Extracted records:
┌────────

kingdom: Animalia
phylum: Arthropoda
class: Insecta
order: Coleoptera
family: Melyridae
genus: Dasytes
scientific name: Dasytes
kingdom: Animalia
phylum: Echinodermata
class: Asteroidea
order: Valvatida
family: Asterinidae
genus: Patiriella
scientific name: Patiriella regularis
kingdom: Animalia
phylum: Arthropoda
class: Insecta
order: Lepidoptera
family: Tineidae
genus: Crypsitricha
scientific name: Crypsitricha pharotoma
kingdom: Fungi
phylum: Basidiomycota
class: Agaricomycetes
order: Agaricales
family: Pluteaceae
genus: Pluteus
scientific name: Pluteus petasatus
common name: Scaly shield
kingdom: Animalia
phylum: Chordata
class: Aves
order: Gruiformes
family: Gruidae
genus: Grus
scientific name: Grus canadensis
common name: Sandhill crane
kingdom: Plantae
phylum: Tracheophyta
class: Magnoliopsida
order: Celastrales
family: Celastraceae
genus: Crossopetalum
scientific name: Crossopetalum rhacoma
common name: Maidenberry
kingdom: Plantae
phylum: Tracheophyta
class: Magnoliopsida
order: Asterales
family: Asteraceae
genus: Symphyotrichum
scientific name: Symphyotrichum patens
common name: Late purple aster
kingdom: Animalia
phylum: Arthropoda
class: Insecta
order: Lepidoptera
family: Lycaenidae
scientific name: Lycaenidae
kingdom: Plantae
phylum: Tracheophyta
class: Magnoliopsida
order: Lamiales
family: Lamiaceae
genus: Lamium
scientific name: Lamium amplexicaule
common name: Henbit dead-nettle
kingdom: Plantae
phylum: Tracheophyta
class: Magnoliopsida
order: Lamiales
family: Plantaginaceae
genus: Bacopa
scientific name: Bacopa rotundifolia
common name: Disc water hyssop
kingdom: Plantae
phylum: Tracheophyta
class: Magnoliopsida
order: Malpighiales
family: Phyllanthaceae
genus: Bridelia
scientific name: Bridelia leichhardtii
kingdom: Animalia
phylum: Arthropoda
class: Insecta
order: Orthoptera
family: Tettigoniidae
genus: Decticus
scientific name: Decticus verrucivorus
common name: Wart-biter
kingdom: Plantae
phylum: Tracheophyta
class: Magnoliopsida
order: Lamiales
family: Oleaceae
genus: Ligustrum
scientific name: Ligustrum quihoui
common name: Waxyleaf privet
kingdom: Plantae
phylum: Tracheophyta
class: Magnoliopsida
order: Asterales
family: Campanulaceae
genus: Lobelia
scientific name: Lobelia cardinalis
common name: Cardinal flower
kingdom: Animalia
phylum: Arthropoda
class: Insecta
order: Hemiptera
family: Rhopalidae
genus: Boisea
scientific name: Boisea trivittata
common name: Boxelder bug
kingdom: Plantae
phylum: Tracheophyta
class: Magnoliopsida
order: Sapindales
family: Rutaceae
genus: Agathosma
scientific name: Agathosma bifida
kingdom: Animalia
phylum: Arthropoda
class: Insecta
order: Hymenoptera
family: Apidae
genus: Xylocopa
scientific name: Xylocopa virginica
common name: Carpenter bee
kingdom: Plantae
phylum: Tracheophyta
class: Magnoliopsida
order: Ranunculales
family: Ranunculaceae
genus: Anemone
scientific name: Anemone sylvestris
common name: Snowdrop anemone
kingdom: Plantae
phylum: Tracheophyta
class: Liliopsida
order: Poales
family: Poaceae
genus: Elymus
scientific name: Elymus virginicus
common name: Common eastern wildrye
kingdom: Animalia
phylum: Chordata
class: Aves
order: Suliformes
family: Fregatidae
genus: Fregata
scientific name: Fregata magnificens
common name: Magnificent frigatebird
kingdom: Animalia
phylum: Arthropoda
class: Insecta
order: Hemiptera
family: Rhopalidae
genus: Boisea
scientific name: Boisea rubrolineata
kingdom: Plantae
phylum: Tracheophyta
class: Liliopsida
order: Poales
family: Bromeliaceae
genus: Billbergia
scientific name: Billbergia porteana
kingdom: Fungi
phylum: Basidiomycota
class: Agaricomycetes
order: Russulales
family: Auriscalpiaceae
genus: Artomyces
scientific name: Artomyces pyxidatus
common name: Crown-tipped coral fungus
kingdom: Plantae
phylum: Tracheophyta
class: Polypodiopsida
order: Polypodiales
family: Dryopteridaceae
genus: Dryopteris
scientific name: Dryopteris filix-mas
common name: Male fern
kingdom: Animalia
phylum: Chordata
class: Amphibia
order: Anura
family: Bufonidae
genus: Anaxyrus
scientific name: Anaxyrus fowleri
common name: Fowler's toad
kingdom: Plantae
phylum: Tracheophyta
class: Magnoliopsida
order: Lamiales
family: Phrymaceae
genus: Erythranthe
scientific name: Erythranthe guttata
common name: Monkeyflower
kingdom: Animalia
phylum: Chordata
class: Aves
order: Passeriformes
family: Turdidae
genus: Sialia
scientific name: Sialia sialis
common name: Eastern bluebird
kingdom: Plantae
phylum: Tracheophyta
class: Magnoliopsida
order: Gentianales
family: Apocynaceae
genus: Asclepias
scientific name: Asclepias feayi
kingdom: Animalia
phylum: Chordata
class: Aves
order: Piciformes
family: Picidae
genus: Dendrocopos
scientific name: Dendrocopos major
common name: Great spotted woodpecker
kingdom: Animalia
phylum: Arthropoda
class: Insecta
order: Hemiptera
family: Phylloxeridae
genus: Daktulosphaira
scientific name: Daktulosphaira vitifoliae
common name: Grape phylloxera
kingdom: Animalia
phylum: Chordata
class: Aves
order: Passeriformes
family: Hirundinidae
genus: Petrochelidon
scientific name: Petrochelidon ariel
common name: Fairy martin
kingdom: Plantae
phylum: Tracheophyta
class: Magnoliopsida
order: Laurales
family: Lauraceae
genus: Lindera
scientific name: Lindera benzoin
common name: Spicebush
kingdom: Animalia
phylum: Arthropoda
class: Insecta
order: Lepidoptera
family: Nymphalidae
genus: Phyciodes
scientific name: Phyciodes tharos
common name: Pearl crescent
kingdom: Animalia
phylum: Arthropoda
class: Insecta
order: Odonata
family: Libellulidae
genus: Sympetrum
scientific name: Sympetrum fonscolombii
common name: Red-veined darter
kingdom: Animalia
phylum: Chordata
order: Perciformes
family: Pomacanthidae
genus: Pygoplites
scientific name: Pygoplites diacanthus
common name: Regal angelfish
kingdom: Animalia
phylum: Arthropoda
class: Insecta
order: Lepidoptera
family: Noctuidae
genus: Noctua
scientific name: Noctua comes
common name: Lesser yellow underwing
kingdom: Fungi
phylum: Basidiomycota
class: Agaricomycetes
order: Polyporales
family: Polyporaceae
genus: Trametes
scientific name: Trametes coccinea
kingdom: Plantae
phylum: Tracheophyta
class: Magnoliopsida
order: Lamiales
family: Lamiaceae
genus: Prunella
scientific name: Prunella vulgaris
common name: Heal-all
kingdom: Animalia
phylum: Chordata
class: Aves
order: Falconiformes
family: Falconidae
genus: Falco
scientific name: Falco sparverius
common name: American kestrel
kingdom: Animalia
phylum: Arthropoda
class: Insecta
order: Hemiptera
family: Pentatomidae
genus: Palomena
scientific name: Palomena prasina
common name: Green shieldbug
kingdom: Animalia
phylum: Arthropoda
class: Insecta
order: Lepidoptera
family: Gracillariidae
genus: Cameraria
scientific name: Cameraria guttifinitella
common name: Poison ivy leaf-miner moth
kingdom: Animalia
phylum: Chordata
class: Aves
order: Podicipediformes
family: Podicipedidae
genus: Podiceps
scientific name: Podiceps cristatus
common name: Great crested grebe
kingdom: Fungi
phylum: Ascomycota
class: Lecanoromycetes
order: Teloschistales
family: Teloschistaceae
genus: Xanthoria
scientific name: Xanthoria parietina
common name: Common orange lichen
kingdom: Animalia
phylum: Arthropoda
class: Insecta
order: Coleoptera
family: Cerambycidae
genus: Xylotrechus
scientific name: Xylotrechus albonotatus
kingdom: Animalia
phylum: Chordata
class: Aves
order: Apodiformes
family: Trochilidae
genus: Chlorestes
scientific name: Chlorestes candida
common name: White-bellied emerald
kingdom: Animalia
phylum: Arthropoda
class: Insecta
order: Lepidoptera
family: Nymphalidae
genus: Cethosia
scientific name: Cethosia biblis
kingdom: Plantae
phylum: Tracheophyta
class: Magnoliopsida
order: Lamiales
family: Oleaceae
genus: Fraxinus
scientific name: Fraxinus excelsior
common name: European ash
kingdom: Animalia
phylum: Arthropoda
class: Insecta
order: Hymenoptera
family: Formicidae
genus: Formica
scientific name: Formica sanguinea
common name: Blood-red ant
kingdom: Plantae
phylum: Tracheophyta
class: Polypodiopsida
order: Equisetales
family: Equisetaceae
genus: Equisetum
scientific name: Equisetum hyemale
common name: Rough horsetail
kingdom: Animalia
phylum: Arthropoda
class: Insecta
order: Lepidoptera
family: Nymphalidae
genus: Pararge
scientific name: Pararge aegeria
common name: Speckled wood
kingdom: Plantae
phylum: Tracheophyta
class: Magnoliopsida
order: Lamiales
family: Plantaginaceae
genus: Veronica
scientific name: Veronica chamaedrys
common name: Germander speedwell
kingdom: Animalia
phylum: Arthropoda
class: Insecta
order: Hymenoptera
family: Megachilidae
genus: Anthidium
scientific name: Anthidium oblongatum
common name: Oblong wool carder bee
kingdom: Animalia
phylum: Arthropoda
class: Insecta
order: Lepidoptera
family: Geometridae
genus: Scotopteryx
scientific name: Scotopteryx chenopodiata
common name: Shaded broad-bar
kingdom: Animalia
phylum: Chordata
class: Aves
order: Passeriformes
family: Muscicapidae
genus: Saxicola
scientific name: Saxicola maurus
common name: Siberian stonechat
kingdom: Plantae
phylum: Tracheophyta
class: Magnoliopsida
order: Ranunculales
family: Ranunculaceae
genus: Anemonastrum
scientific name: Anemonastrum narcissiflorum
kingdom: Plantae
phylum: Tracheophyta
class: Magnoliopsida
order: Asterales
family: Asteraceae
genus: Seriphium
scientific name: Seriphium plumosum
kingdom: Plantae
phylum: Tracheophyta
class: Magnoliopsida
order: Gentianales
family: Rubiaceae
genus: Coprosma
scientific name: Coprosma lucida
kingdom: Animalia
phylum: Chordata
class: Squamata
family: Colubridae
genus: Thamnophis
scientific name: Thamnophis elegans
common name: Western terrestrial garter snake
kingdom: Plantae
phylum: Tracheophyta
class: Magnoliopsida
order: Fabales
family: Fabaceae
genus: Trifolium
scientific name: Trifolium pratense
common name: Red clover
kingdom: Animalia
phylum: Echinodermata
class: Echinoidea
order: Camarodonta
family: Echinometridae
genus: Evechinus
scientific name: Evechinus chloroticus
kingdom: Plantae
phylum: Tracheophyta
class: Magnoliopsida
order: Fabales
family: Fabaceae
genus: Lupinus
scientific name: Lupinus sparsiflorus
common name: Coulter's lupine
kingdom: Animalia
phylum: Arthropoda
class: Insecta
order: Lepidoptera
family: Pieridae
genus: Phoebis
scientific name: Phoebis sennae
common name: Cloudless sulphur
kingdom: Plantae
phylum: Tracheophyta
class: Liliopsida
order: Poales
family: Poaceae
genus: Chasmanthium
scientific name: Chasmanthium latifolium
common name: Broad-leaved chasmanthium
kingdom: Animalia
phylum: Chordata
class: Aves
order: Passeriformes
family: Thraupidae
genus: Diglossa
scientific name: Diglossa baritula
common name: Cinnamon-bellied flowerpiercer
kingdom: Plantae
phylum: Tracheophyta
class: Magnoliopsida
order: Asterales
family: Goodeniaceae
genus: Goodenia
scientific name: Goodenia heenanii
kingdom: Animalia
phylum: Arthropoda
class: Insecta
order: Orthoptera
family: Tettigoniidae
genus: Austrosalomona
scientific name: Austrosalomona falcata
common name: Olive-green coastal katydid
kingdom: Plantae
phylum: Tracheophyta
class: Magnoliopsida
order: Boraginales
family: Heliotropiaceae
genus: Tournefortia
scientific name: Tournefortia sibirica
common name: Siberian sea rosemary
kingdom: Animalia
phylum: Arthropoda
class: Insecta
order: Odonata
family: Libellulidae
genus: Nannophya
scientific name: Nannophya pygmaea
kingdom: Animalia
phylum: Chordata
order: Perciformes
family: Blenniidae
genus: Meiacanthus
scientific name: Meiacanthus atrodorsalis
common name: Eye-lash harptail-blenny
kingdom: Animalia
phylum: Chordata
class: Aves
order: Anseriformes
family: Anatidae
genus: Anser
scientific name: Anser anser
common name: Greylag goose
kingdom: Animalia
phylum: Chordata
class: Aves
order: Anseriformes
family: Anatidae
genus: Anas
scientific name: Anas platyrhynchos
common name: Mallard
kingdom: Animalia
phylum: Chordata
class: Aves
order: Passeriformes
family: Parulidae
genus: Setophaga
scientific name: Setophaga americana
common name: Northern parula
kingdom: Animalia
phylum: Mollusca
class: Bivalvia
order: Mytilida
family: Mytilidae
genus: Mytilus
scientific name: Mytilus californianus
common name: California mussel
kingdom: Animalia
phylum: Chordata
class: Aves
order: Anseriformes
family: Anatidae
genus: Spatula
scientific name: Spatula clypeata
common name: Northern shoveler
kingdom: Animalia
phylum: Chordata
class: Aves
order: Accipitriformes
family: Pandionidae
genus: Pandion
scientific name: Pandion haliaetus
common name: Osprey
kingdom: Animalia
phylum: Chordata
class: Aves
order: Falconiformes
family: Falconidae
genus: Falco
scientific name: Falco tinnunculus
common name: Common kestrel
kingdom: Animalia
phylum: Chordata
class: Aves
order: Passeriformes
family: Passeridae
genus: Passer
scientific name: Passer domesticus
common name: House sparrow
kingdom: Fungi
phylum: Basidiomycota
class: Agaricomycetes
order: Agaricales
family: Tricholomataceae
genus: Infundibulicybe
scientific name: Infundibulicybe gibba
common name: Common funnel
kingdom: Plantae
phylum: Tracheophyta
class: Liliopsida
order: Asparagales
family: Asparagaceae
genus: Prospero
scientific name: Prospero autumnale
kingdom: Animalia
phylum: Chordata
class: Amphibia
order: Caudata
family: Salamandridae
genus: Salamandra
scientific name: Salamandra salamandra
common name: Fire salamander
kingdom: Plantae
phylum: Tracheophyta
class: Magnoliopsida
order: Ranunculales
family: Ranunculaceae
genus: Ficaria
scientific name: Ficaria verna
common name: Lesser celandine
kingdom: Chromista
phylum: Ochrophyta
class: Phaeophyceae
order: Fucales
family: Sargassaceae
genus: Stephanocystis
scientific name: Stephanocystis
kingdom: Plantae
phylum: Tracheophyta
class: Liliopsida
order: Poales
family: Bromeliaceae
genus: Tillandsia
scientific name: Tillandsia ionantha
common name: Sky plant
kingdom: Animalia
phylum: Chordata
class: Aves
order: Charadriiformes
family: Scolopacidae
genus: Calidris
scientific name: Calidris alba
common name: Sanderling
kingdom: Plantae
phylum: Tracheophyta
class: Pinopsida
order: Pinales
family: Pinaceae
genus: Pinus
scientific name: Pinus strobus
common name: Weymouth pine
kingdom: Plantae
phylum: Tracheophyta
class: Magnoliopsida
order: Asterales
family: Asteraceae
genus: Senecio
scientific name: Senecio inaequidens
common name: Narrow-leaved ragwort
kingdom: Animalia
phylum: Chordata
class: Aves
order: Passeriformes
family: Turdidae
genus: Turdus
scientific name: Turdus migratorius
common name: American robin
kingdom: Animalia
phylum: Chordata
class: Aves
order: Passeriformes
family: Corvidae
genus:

└────────

**What you are asked to do:** Copy out the lines word for word, beginning at the line that has "common name: California mussel" and stopping after the line that has "family: Sargassaceae".

**Response to this task:**
common name: California mussel
kingdom: Animalia
phylum: Chordata
class: Aves
order: Anseriformes
family: Anatidae
genus: Spatula
scientific name: Spatula clypeata
common name: Northern shoveler
kingdom: Animalia
phylum: Chordata
class: Aves
order: Accipitriformes
family: Pandionidae
genus: Pandion
scientific name: Pandion haliaetus
common name: Osprey
kingdom: Animalia
phylum: Chordata
class: Aves
order: Falconiformes
family: Falconidae
genus: Falco
scientific name: Falco tinnunculus
common name: Common kestrel
kingdom: Animalia
phylum: Chordata
class: Aves
order: Passeriformes
family: Passeridae
genus: Passer
scientific name: Passer domesticus
common name: House sparrow
kingdom: Fungi
phylum: Basidiomycota
class: Agaricomycetes
order: Agaricales
family: Tricholomataceae
genus: Infundibulicybe
scientific name: Infundibulicybe gibba
common name: Common funnel
kingdom: Plantae
phylum: Tracheophyta
class: Liliopsida
order: Asparagales
family: Asparagaceae
genus: Prospero
scientific name: Prospero autumnale
kingdom: Animalia
phylum: Chordata
class: Amphibia
order: Caudata
family: Salamandridae
genus: Salamandra
scientific name: Salamandra salamandra
common name: Fire salamander
kingdom: Plantae
phylum: Tracheophyta
class: Magnoliopsida
order: Ranunculales
family: Ranunculaceae
genus: Ficaria
scientific name: Ficaria verna
common name: Lesser celandine
kingdom: Chromista
phylum: Ochrophyta
class: Phaeophyceae
order: Fucales
family: Sargassaceae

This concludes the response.